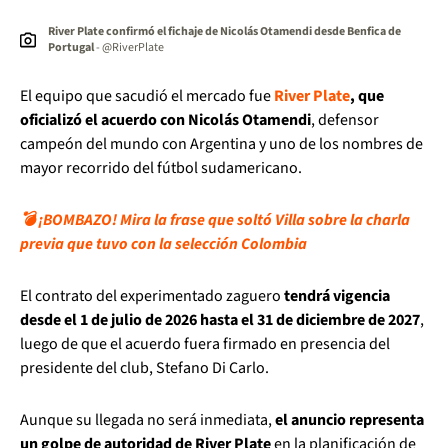
River Plate confirmó el fichaje de Nicolás Otamendi desde Benfica de
Portugal
- @RiverPlate
El equipo que sacudió el mercado fue
River Plate
, que
oficializó el acuerdo con Nicolás Otamendi
, defensor
campeón del mundo con Argentina y uno de los nombres de
mayor recorrido del fútbol sudamericano.
💣 ¡BOMBAZO! Mira la frase que soltó Villa sobre la charla
previa que tuvo con la selección Colombia
El contrato del experimentado zaguero
tendrá vigencia
desde el 1 de julio de 2026 hasta el 31 de diciembre de 2027
,
luego de que el acuerdo fuera firmado en presencia del
presidente del club, Stefano Di Carlo.
Aunque su llegada no será inmediata,
el anuncio representa
un golpe de autoridad de River Plate
en la planificación de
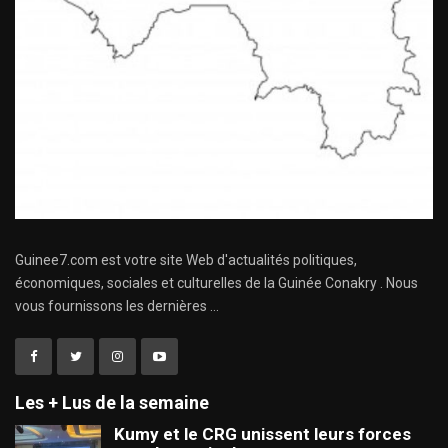
Guinee7.com est votre site Web d'actualités politiques,
économiques, sociales et culturelles de la Guinée Conakry . Nous
vous fournissons les dernières ...
Les + Lus de la semaine
Kumy et le CRG unissent leurs forces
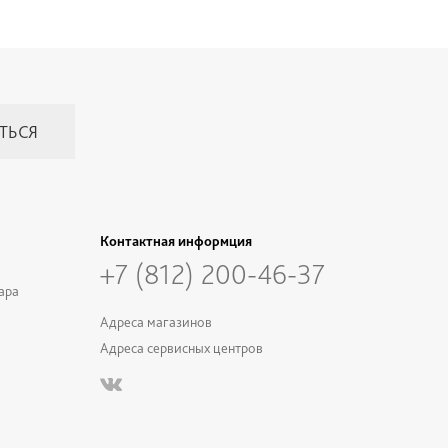
Контактная информция
+7 (812) 200-46-37
ара
Адреса магазинов
Адреса сервисных центров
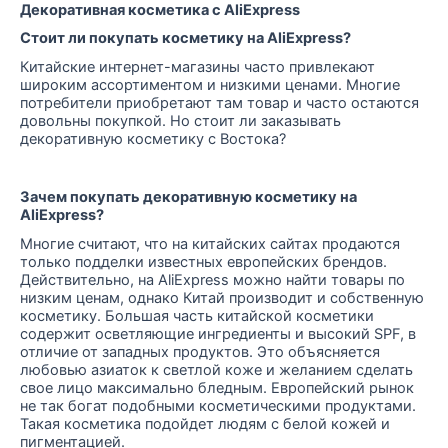
Декоративная косметика с AliExpress
Стоит ли покупать косметику на AliExpress?
Китайские интернет-магазины часто привлекают
широким ассортиментом и низкими ценами. Многие
потребители приобретают там товар и часто остаются
довольны покупкой. Но стоит ли заказывать
декоративную косметику с Востока?
Зачем покупать декоративную косметику на
AliExpress?
Многие считают, что на китайских сайтах продаются
только подделки известных европейских брендов.
Действительно, на AliExpress можно найти товары по
низким ценам, однако Китай производит и собственную
косметику. Большая часть китайской косметики
содержит осветляющие ингредиенты и высокий SPF, в
отличие от западных продуктов. Это объясняется
любовью азиаток к светлой коже и желанием сделать
свое лицо максимально бледным. Европейский рынок
не так богат подобными косметическими продуктами.
Такая косметика подойдет людям с белой кожей и
пигментацией.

- Task directions
Using the records above, count the lines that hold the string "Многие", and give back only the result.

- Task response
2